Despite it not being presumptively popular, I’m certainly not the only one in her early thirties feeling this inability to fulfill a higher calling. I actually had this text message exchange just this evening:

“You know how older people look back at their lives and regret what they did/didn’t do with it? I feel like that now.”

“We’re not old enough for that yet! What do you still want to do?”

“That’s the thing. I don’t know but I don’t want to look back and regret anything.”

“You can still do those things.”

“I feel like there has to be something more to it than the everyday grind of the 9-5.”

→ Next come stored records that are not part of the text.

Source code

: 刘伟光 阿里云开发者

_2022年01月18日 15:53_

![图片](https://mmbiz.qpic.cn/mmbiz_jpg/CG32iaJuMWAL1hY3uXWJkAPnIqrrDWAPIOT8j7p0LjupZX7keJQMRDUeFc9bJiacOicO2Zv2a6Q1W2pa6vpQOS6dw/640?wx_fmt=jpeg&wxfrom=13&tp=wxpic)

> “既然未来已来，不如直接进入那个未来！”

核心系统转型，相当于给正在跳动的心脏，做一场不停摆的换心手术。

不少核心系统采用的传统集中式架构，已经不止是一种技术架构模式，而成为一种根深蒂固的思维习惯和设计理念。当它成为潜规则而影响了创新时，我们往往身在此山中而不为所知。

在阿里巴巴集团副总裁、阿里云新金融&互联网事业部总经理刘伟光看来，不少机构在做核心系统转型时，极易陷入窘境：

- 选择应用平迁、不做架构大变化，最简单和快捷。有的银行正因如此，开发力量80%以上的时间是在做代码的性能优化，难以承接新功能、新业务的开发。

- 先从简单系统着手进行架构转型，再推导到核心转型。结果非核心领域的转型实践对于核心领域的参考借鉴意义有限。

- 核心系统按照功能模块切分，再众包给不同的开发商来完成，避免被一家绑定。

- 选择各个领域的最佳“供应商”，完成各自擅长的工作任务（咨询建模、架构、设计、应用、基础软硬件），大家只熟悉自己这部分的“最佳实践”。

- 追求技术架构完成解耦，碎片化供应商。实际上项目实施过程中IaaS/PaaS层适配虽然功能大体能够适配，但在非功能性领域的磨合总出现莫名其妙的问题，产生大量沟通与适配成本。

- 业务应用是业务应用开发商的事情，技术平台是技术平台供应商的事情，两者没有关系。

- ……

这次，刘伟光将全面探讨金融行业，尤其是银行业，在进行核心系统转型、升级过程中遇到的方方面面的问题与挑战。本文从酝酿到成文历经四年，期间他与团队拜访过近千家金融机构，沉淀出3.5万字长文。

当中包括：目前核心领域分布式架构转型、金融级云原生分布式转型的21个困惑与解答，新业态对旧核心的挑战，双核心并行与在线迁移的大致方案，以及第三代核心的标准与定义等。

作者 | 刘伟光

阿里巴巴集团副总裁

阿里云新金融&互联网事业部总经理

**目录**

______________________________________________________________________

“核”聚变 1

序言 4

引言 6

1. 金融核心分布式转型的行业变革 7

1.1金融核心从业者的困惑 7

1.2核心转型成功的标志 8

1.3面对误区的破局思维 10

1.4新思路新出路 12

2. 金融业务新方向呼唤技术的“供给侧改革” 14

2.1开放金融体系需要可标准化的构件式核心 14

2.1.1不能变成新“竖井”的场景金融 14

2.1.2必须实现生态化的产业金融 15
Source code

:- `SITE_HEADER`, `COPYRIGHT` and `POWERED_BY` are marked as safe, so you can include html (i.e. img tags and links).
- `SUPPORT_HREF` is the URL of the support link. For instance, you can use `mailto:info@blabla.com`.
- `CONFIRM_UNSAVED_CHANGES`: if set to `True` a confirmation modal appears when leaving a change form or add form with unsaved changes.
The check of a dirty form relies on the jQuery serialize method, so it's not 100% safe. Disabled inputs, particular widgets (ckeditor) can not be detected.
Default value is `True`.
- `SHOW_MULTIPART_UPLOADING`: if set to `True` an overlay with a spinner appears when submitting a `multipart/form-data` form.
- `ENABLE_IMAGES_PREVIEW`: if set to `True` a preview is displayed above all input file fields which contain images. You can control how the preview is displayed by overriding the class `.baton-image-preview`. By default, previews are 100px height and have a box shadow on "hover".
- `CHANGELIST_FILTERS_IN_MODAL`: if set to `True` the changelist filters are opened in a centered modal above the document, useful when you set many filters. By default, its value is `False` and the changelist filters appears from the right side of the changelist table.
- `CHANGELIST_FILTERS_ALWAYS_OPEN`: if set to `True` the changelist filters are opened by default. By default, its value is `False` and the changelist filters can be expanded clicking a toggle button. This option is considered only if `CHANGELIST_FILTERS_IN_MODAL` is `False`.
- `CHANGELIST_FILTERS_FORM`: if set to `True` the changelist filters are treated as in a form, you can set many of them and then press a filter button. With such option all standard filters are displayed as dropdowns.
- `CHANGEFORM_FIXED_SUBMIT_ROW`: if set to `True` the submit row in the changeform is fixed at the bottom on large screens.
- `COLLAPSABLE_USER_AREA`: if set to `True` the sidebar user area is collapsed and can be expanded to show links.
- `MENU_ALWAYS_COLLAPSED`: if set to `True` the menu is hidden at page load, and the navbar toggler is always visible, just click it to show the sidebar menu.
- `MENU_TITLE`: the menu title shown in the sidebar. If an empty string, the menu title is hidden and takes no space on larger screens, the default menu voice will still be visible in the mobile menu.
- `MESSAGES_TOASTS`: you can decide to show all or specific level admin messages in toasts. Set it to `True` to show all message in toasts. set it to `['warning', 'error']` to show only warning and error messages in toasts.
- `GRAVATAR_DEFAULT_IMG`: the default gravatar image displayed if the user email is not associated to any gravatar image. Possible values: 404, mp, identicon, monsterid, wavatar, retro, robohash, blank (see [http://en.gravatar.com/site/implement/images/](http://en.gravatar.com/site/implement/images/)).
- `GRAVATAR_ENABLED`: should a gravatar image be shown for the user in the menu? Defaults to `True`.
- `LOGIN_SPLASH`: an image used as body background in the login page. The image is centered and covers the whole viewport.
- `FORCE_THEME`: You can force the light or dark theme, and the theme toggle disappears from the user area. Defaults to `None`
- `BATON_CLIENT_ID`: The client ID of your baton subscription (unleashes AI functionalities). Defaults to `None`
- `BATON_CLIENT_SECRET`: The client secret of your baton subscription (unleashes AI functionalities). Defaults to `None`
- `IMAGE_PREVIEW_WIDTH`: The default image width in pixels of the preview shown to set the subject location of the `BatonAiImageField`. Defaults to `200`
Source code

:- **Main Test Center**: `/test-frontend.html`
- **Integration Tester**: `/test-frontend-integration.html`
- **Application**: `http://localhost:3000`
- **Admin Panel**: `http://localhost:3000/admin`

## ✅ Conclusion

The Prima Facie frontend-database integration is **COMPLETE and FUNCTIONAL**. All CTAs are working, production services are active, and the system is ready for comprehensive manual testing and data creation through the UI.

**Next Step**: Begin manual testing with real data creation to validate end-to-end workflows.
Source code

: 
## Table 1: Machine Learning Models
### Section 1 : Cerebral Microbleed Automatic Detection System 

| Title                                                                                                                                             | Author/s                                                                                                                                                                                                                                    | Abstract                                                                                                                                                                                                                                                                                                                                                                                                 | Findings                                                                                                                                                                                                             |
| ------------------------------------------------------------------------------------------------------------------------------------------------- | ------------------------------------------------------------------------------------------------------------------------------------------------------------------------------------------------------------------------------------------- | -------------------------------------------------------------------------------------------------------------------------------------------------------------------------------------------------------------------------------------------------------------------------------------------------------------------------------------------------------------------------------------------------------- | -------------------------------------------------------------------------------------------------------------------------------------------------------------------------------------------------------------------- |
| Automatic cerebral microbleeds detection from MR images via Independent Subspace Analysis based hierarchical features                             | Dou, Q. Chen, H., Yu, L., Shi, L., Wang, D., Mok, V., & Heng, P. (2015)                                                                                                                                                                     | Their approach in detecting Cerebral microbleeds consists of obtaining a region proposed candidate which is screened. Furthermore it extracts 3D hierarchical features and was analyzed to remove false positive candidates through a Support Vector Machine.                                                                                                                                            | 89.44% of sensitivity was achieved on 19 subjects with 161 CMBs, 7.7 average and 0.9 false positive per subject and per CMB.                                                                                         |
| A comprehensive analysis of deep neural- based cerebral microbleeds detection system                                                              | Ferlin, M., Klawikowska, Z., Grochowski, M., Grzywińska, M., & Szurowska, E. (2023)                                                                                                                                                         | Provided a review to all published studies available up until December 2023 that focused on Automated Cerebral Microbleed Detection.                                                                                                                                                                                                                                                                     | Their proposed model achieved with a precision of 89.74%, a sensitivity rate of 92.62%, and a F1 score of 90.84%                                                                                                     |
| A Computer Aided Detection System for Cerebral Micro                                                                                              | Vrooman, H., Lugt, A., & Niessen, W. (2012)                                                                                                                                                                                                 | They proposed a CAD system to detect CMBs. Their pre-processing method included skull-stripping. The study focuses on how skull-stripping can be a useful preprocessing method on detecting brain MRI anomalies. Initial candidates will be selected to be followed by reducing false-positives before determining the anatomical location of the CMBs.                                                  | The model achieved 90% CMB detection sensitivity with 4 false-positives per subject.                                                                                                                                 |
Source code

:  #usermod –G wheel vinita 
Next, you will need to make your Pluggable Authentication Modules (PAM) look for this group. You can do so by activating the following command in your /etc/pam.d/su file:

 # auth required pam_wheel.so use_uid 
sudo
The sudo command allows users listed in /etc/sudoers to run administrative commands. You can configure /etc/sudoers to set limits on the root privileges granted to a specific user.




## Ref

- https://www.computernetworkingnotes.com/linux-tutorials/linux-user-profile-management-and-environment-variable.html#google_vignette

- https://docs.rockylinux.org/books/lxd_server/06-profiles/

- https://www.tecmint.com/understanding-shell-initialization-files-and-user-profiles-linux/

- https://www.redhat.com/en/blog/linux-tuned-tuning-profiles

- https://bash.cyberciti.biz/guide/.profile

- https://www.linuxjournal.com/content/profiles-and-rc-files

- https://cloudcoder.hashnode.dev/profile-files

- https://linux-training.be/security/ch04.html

But is there something more?

As Americans, we work. We work all the time. We work hard, we work hard, and we work hard some more. We squeeze in play wherever we can fit it, and make excuses when we don’t, justified by clucking tongues and pitying nods. Sometimes even play becomes work. We don’t mean it that way, but it does. And then sometimes it’s hard to tell the difference between work and life.

Is that how it’s meant to be?

I’m not sure. I do know that I lead a generally privileged life. Not as a result of my upbringing, but because of sacrifices and hard work and smart moves and tears, lots of those. Does everyone have the same opportunity to make the same pivotal decisions that I could? Of course they don’t. Am I lucky? Absolutely am. Should I hoard that luck? I should think not.

Therein lies the problem. The purpose that’s so required to make charmed, spoiled grown-ups like me feel whole and maybe even a little bit special. It’s a First World dilemma to the highest degree, but there it is — the intense need to make your fortunate days on earth count for something. Or else, your horribly wonderful life seems so, well, gloriously vapid, doesn’t it?

Cue the violin. This one’s a real weeper.